Submarine and surface ship radars may be affected by the large number of contacts present in inshore waters. Aircraft, with their much wider areas of radar cover on each sweep, will get proportionately more such contacts.
In such areas as harbor approaches, the many radars likely to be in use create a very unfavorable ESM environment. The value of the ESM set to the submarine, as a warning of approaching aircraft and to the ship as warning of likely impending attack, are both likely to be reduced.
ASW weapons in inshore waters
The use of ASW homing weapons in inshore waters is affected by depth of water and high ambient noise levels. These effects are usually worse with active weapons and will depend largely on the roughness of the bottom.
Degradation of performance can be expected with most homing torpedoes once water depth is less than about 400 feet. Torpedoes are unusable in water depths of 150 feet or less when bottom capture of most torpedoes can be expected (the momentum of air-dropped weapons normally carries them to about 120 feet).
Thus, in many inshore areas, the aircraft is limited to depth charges and the ship to close ASW actions.
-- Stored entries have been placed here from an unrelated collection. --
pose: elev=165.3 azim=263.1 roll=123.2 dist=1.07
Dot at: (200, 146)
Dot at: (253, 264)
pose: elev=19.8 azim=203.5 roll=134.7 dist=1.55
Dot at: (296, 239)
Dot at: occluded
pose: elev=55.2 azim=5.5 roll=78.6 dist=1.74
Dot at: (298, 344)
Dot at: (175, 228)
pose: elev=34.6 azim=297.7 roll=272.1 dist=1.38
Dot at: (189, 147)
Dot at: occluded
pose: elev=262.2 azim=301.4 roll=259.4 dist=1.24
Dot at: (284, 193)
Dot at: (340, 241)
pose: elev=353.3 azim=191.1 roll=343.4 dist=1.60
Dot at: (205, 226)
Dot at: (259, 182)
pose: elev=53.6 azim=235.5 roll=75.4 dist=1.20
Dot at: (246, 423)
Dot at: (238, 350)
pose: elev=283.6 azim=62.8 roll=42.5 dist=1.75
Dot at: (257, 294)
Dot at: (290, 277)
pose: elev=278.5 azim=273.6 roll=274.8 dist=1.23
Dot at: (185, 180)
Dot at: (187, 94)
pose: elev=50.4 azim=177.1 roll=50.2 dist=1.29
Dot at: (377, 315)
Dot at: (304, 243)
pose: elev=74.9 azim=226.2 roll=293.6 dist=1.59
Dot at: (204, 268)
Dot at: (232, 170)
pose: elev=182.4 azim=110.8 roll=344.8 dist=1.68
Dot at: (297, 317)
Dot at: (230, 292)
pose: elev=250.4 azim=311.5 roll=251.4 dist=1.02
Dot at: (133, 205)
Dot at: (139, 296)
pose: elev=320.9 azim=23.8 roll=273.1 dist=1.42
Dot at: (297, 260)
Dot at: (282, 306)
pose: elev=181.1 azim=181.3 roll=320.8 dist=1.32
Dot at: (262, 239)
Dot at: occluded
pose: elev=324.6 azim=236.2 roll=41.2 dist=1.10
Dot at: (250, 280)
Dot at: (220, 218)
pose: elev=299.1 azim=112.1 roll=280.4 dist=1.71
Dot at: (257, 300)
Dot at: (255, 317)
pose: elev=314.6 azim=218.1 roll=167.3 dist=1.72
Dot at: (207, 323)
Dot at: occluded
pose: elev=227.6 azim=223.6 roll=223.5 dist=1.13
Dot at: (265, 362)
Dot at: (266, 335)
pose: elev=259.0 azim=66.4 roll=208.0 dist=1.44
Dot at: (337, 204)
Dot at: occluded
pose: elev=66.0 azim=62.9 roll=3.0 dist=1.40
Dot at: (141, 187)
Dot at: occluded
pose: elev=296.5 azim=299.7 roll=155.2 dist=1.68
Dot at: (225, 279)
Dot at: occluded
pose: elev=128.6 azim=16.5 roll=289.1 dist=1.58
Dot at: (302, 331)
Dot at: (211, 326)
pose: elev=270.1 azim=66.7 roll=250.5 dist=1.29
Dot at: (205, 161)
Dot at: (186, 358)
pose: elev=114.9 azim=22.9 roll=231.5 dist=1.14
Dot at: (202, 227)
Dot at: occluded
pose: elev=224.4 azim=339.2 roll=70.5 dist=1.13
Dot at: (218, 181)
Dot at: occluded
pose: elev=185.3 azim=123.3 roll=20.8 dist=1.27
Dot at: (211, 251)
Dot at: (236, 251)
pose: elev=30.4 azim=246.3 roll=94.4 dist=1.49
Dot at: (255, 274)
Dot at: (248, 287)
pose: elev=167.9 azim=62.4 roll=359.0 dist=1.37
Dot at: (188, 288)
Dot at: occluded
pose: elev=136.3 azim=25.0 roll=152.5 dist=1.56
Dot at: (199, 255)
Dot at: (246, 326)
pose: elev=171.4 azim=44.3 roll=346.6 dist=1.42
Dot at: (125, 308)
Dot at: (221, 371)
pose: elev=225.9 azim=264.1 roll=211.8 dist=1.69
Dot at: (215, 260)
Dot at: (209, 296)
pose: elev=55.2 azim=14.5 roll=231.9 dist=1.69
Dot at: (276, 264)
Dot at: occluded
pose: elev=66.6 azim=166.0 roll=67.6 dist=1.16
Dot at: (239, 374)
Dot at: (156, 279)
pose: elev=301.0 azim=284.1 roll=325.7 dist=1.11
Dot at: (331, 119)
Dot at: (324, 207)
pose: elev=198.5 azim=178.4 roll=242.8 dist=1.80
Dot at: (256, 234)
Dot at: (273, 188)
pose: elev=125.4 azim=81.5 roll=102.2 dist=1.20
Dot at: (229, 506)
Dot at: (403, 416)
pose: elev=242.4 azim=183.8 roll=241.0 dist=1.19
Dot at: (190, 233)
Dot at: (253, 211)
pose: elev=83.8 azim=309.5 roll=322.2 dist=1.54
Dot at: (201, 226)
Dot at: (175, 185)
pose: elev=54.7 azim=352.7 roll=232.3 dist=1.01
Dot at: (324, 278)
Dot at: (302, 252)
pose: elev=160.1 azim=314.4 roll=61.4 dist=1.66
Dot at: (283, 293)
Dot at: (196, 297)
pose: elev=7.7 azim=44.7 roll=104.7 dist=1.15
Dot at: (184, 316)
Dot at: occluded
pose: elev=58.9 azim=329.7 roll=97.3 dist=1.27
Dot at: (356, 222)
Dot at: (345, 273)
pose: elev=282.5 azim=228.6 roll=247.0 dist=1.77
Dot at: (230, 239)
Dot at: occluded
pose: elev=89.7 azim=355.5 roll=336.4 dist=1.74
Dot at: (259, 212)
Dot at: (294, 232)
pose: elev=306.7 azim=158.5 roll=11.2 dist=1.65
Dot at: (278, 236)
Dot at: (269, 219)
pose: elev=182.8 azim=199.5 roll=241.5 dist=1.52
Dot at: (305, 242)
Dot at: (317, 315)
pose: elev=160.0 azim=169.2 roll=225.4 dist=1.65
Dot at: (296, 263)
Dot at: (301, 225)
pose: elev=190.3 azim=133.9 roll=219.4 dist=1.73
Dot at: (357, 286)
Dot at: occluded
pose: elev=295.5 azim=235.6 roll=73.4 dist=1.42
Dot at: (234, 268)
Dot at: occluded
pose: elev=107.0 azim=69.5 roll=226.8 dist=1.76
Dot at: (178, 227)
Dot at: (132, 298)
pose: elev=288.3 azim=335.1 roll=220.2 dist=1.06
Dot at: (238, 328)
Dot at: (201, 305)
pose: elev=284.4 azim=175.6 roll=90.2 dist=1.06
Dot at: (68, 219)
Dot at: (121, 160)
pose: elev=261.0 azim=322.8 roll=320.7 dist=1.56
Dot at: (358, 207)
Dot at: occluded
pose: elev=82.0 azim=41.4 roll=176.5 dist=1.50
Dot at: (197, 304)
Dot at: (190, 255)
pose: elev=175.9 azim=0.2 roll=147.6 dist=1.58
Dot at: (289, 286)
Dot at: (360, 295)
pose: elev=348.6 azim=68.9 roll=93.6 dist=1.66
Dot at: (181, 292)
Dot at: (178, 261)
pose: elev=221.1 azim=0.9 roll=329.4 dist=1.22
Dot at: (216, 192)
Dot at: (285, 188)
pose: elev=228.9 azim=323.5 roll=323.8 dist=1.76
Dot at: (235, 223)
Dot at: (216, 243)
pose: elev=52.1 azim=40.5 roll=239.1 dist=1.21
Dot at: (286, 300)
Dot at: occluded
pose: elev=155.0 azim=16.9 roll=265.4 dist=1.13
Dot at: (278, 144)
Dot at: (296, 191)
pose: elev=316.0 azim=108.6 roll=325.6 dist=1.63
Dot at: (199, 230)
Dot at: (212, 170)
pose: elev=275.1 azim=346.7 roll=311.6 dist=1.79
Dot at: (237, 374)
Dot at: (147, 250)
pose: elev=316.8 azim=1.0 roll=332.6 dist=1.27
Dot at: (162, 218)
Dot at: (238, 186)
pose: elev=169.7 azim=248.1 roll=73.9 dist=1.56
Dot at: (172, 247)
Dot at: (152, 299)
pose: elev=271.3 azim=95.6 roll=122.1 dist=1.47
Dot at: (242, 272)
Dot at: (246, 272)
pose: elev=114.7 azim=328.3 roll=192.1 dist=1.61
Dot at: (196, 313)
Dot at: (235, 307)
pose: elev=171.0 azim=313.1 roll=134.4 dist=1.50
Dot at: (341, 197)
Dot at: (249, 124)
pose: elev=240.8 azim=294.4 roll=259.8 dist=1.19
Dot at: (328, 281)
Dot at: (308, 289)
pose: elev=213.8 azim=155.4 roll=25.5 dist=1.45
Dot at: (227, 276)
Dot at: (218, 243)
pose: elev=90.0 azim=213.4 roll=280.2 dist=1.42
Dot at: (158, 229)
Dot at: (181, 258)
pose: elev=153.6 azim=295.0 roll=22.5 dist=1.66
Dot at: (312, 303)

Fused weapons and depth charges
When water depth is less than 300 feet and sonar depth indication of the submarine is not available, fused weapons and depth charges should be set at half water depth. In deeper water, successive patterns should be staggered in depth. When fuses are set automatically by sonars which may be confused by bottom echoes, ships should be alert to the danger of their being set to a depth greater than depth of water with the consequent risk of damage to the attacking ship.